EXERCISE DETAILS:
Restate the data below, keeping every line the same.

STUDY MATERIAL:

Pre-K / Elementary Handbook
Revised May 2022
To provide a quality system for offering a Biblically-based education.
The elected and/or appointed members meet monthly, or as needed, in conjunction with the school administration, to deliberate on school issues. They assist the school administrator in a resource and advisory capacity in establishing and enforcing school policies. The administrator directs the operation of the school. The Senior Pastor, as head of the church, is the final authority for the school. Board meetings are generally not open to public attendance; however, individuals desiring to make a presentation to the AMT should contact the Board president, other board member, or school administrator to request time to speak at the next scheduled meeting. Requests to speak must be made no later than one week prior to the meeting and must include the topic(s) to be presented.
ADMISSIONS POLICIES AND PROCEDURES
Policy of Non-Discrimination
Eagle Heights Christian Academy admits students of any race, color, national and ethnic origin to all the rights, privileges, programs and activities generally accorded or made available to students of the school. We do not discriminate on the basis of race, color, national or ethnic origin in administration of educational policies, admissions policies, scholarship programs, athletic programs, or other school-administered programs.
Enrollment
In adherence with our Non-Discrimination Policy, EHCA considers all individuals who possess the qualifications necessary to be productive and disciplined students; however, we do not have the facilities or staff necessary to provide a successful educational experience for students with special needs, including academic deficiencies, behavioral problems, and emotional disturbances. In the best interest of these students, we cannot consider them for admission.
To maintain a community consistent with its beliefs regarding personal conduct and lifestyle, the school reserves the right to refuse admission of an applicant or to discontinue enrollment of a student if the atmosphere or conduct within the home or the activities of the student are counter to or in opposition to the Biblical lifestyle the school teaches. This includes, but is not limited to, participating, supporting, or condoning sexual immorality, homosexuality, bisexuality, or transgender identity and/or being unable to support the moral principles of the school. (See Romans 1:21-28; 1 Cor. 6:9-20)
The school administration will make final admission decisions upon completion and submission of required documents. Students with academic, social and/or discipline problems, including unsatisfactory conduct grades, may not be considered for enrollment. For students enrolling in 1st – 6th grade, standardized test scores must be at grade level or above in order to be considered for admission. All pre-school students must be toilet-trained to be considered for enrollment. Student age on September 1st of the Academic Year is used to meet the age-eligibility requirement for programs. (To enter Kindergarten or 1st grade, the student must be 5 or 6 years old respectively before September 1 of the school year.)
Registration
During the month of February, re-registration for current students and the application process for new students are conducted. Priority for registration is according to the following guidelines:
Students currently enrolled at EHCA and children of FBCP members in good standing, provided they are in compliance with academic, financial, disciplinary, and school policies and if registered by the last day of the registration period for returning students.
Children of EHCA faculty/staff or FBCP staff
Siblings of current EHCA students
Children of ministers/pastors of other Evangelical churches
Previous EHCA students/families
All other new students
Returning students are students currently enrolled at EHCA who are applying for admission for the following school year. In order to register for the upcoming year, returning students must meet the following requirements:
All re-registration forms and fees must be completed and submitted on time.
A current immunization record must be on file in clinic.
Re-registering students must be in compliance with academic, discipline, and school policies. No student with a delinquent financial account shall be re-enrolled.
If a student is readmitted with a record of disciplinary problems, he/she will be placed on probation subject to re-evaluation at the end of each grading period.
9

EXERCISE SOLUTION:
Pre-K / Elementary Handbook
Revised May 2022
To provide a quality system for offering a Biblically-based education.
The elected and/or appointed members meet monthly, or as needed, in conjunction with the school administration, to deliberate on school issues. They assist the school administrator in a resource and advisory capacity in establishing and enforcing school policies. The administrator directs the operation of the school. The Senior Pastor, as head of the church, is the final authority for the school. Board meetings are generally not open to public attendance; however, individuals desiring to make a presentation to the AMT should contact the Board president, other board member, or school administrator to request time to speak at the next scheduled meeting. Requests to speak must be made no later than one week prior to the meeting and must include the topic(s) to be presented.
ADMISSIONS POLICIES AND PROCEDURES
Policy of Non-Discrimination
Eagle Heights Christian Academy admits students of any race, color, national and ethnic origin to all the rights, privileges, programs and activities generally accorded or made available to students of the school. We do not discriminate on the basis of race, color, national or ethnic origin in administration of educational policies, admissions policies, scholarship programs, athletic programs, or other school-administered programs.
Enrollment
In adherence with our Non-Discrimination Policy, EHCA considers all individuals who possess the qualifications necessary to be productive and disciplined students; however, we do not have the facilities or staff necessary to provide a successful educational experience for students with special needs, including academic deficiencies, behavioral problems, and emotional disturbances. In the best interest of these students, we cannot consider them for admission.
To maintain a community consistent with its beliefs regarding personal conduct and lifestyle, the school reserves the right to refuse admission of an applicant or to discontinue enrollment of a student if the atmosphere or conduct within the home or the activities of the student are counter to or in opposition to the Biblical lifestyle the school teaches. This includes, but is not limited to, participating, supporting, or condoning sexual immorality, homosexuality, bisexuality, or transgender identity and/or being unable to support the moral principles of the school. (See Romans 1:21-28; 1 Cor. 6:9-20)
The school administration will make final admission decisions upon completion and submission of required documents. Students with academic, social and/or discipline problems, including unsatisfactory conduct grades, may not be considered for enrollment. For students enrolling in 1st – 6th grade, standardized test scores must be at grade level or above in order to be considered for admission. All pre-school students must be toilet-trained to be considered for enrollment. Student age on September 1st of the Academic Year is used to meet the age-eligibility requirement for programs. (To enter Kindergarten or 1st grade, the student must be 5 or 6 years old respectively before September 1 of the school year.)
Registration
During the month of February, re-registration for current students and the application process for new students are conducted. Priority for registration is according to the following guidelines:
Students currently enrolled at EHCA and children of FBCP members in good standing, provided they are in compliance with academic, financial, disciplinary, and school policies and if registered by the last day of the registration period for returning students.
Children of EHCA faculty/staff or FBCP staff
Siblings of current EHCA students
Children of ministers/pastors of other Evangelical churches
Previous EHCA students/families
All other new students
Returning students are students currently enrolled at EHCA who are applying for admission for the following school year. In order to register for the upcoming year, returning students must meet the following requirements:
All re-registration forms and fees must be completed and submitted on time.
A current immunization record must be on file in clinic.
Re-registering students must be in compliance with academic, discipline, and school policies. No student with a delinquent financial account shall be re-enrolled.
If a student is readmitted with a record of disciplinary problems, he/she will be placed on probation subject to re-evaluation at the end of each grading period.
9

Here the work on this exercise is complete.